Task inputs

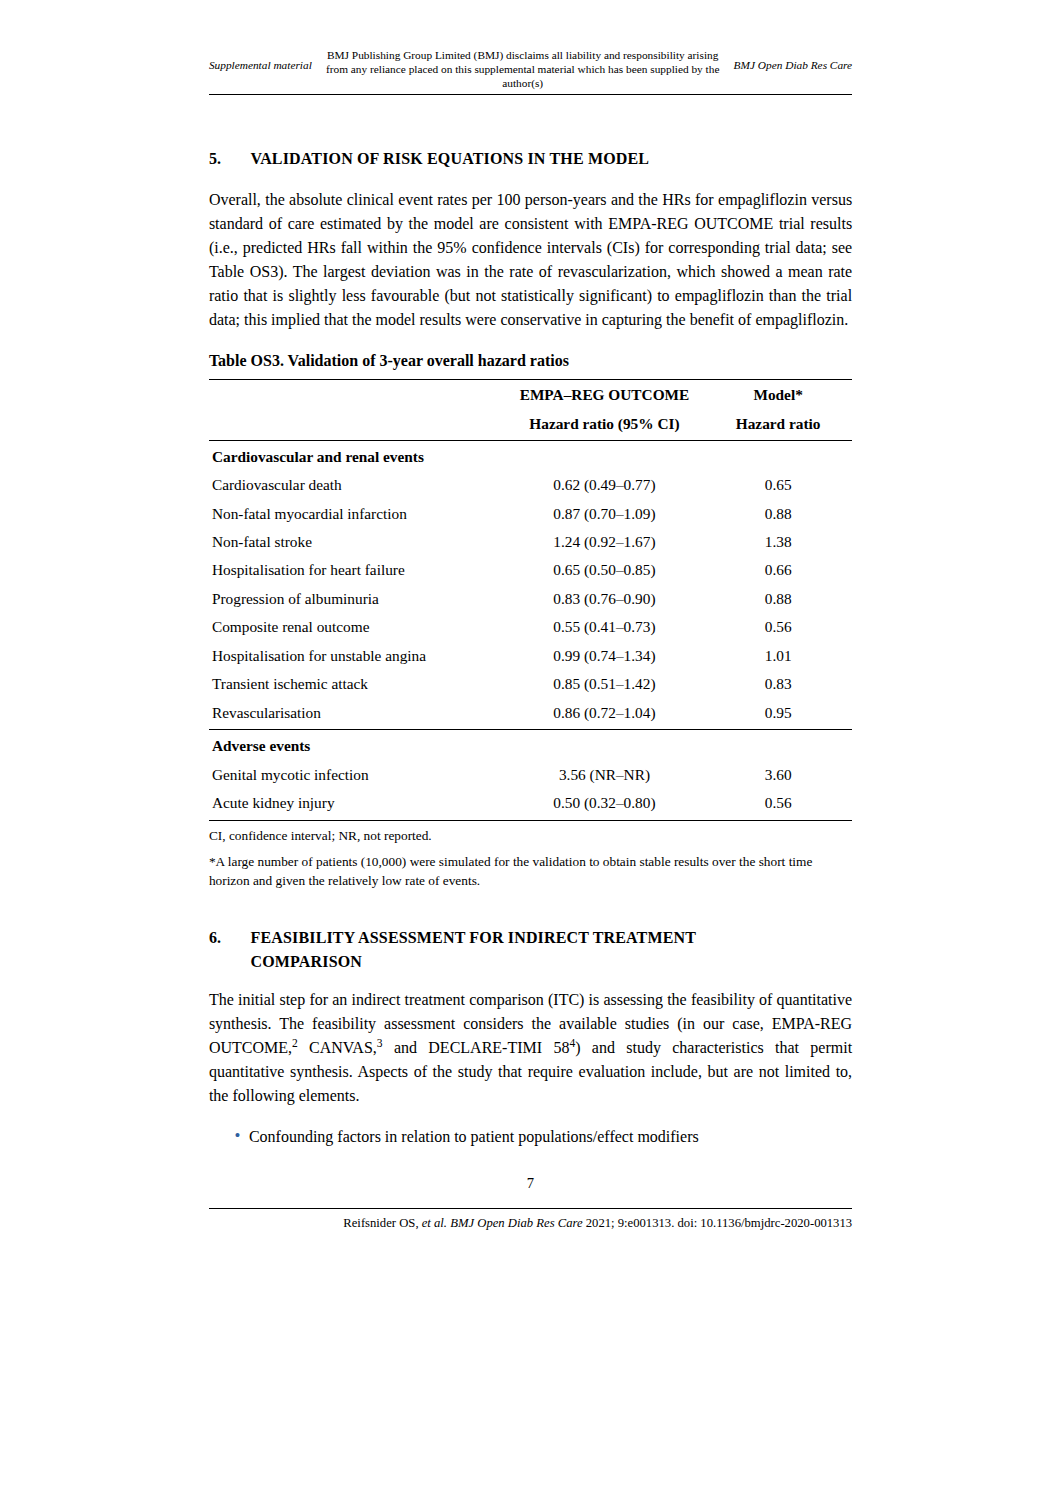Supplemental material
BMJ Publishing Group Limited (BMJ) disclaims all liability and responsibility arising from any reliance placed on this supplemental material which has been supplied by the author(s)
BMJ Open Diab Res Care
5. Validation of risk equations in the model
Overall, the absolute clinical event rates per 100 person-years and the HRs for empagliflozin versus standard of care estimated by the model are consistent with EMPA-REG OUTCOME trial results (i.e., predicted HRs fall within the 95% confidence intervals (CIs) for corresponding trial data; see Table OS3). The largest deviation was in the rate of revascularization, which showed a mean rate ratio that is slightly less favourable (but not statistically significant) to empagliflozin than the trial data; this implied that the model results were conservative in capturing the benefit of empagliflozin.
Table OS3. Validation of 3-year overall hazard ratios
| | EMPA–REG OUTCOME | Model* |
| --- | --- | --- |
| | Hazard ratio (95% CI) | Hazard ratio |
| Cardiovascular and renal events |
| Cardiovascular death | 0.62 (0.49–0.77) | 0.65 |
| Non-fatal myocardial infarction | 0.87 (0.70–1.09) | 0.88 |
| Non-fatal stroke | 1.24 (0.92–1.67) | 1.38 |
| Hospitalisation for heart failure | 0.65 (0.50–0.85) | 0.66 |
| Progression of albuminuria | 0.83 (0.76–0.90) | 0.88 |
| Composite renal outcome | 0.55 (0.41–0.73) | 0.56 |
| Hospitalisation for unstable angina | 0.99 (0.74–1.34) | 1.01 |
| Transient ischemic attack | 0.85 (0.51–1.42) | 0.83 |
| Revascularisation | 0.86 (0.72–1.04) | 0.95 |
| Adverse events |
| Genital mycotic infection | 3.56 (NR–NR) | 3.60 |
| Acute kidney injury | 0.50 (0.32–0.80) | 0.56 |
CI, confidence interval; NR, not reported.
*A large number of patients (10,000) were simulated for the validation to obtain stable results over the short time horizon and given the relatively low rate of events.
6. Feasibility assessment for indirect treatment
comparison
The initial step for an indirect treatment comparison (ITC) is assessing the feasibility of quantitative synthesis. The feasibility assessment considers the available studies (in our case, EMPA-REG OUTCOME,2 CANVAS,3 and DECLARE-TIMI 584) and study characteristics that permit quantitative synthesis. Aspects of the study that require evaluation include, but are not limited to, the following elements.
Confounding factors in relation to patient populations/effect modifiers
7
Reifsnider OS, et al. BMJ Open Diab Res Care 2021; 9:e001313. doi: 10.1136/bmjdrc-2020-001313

Work instructions
The finished copy should match the data above word for word and contain no pictures.

Reply
Supplemental material
BMJ Publishing Group Limited (BMJ) disclaims all liability and responsibility arising from any reliance placed on this supplemental material which has been supplied by the author(s)
BMJ Open Diab Res Care
5. Validation of risk equations in the model
Overall, the absolute clinical event rates per 100 person-years and the HRs for empagliflozin versus standard of care estimated by the model are consistent with EMPA-REG OUTCOME trial results (i.e., predicted HRs fall within the 95% confidence intervals (CIs) for corresponding trial data; see Table OS3). The largest deviation was in the rate of revascularization, which showed a mean rate ratio that is slightly less favourable (but not statistically significant) to empagliflozin than the trial data; this implied that the model results were conservative in capturing the benefit of empagliflozin.
Table OS3. Validation of 3-year overall hazard ratios
| | EMPA–REG OUTCOME | Model* |
| --- | --- | --- |
| | Hazard ratio (95% CI) | Hazard ratio |
| Cardiovascular and renal events |
| Cardiovascular death | 0.62 (0.49–0.77) | 0.65 |
| Non-fatal myocardial infarction | 0.87 (0.70–1.09) | 0.88 |
| Non-fatal stroke | 1.24 (0.92–1.67) | 1.38 |
| Hospitalisation for heart failure | 0.65 (0.50–0.85) | 0.66 |
| Progression of albuminuria | 0.83 (0.76–0.90) | 0.88 |
| Composite renal outcome | 0.55 (0.41–0.73) | 0.56 |
| Hospitalisation for unstable angina | 0.99 (0.74–1.34) | 1.01 |
| Transient ischemic attack | 0.85 (0.51–1.42) | 0.83 |
| Revascularisation | 0.86 (0.72–1.04) | 0.95 |
| Adverse events |
| Genital mycotic infection | 3.56 (NR–NR) | 3.60 |
| Acute kidney injury | 0.50 (0.32–0.80) | 0.56 |
CI, confidence interval; NR, not reported.
*A large number of patients (10,000) were simulated for the validation to obtain stable results over the short time horizon and given the relatively low rate of events.
6. Feasibility assessment for indirect treatment
comparison
The initial step for an indirect treatment comparison (ITC) is assessing the feasibility of quantitative synthesis. The feasibility assessment considers the available studies (in our case, EMPA-REG OUTCOME,2 CANVAS,3 and DECLARE-TIMI 584) and study characteristics that permit quantitative synthesis. Aspects of the study that require evaluation include, but are not limited to, the following elements.
Confounding factors in relation to patient populations/effect modifiers
7
Reifsnider OS, et al. BMJ Open Diab Res Care 2021; 9:e001313. doi: 10.1136/bmjdrc-2020-001313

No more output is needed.